▶ Questions:
a) In the text on window treatment fabrics, which fabric is suggested for letting light in without looking sheer?
b) Carry on the text about window treatment fabrics, starting right after its last sentence.

▶ Excerpted text:
Don't be afraid to play with fun fabrics when making your window treatments. Both swags and drapes can look really cool with a sheer chintz or a sari fabric. Or it you'd like a tougher fabric, some dyed canvases can look very nice, as long as they're not too stiff.

Another really good one for a simple, clean look is linen. Linen window treatments work particularly well if you want the light that you get in with a sheer fabric, but don't want the "sheer". Linen also tends to look really clean and nice, so it can freshen up a room really well.

Whatever fabric you do choose, remember to wash it periodically -- so many people neglect to wash their window treatments, and they become breeding grounds for dust mites!

Post 3

Is it possible to make window blinds at home? Right now I've got some kind of chintzy window valances (the owner before me was apparently into discount window treatments), and while I'm not opposed to window treatments like valances on principle, but I just think blinds would work better for these particular windows.

▶ Given information:
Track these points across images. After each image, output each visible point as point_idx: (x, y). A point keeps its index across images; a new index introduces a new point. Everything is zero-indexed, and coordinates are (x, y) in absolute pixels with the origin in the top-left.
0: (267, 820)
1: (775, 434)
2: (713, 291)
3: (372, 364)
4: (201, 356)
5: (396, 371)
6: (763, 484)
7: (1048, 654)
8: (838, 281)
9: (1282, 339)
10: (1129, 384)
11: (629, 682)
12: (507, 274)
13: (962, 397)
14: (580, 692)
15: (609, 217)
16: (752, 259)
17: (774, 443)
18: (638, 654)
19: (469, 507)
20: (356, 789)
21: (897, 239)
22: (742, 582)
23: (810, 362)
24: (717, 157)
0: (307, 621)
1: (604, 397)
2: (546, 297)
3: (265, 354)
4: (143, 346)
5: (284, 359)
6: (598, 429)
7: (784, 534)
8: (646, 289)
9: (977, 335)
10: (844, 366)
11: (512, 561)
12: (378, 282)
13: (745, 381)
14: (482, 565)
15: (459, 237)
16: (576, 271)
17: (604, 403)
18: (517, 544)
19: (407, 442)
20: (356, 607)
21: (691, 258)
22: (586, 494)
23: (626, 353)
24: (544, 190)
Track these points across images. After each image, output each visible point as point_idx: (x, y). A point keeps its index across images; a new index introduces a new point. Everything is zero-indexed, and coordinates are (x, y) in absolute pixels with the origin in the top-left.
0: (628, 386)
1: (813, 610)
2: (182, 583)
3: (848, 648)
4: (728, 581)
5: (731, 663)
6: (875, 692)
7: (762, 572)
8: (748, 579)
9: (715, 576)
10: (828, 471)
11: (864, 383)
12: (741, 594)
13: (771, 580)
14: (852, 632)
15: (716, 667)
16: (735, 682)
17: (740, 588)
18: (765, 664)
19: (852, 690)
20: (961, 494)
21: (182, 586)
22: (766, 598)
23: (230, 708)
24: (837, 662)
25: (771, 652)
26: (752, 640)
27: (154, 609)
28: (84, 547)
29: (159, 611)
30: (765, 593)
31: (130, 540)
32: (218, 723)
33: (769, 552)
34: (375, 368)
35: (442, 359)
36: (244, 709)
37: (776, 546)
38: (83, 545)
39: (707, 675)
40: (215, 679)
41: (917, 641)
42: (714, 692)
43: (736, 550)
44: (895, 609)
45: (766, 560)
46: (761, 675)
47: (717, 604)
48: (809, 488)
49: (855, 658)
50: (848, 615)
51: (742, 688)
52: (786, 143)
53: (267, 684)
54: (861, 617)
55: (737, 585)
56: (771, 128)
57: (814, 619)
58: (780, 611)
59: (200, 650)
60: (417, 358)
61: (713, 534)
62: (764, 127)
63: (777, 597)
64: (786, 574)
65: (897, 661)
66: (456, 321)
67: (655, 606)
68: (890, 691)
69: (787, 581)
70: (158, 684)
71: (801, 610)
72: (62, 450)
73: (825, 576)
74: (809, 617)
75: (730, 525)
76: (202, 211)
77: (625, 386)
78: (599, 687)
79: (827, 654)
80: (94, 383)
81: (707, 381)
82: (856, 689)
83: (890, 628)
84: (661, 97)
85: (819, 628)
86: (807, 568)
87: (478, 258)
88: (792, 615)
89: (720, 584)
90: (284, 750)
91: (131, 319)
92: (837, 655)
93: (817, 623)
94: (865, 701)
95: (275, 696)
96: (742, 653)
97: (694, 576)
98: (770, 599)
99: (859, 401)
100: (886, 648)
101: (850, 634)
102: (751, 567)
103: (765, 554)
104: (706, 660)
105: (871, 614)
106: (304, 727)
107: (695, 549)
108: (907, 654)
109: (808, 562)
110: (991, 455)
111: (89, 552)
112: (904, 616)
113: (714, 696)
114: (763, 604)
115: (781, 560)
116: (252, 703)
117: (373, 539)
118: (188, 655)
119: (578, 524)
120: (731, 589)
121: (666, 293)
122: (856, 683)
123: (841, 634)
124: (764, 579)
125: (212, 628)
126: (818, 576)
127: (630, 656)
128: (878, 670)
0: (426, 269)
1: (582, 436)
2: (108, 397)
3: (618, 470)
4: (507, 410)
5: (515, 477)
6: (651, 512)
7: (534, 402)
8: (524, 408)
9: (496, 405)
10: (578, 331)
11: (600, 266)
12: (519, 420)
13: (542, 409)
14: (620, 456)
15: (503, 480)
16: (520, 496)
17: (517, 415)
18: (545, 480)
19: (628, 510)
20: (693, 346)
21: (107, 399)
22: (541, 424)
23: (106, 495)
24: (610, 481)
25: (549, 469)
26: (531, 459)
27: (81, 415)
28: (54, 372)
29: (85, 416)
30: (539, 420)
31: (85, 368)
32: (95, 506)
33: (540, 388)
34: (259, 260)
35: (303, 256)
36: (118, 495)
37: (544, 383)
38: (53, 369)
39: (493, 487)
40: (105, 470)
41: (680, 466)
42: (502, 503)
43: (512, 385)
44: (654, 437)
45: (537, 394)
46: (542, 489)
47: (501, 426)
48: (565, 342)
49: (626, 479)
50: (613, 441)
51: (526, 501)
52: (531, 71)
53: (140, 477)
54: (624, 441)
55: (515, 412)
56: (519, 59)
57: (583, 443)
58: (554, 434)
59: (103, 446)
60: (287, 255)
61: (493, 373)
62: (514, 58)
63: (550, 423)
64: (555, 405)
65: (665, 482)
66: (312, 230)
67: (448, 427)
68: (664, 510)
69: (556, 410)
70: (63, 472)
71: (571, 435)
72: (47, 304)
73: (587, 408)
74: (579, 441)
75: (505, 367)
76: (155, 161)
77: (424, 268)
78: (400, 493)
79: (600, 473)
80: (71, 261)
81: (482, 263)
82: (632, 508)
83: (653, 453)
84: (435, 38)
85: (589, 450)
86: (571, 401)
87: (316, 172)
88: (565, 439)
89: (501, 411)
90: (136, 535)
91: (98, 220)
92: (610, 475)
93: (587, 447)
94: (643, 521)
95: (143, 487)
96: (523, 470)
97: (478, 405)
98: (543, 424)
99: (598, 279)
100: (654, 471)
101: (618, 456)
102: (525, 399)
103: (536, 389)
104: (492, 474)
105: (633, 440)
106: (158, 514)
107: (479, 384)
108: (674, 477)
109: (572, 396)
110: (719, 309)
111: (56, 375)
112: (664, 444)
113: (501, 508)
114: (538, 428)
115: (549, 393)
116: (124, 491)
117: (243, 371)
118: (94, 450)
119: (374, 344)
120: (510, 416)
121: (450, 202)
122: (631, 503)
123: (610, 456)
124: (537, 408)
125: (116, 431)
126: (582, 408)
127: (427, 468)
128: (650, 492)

▶ Results for each task:
a) Linen.

b)
Is it possible to make these at home and still make them look good, or should I just buy some?

Post 2

One thing to remember when making window treatments, especially curtains, is to measure your top and bottom fabrics very carefully, as any fabric hanging out the bottom of your curtains just looks messy.

This is true for all window draperies, but especially window treatments like drapes and swags.

So remember to keep your measurements tight and your hems clean, and you'll have fantastic drapes in no time.

Post 1

Silk scarves are a great way to make your windows more exciting! Old sheets can be sewn into curtains really easily.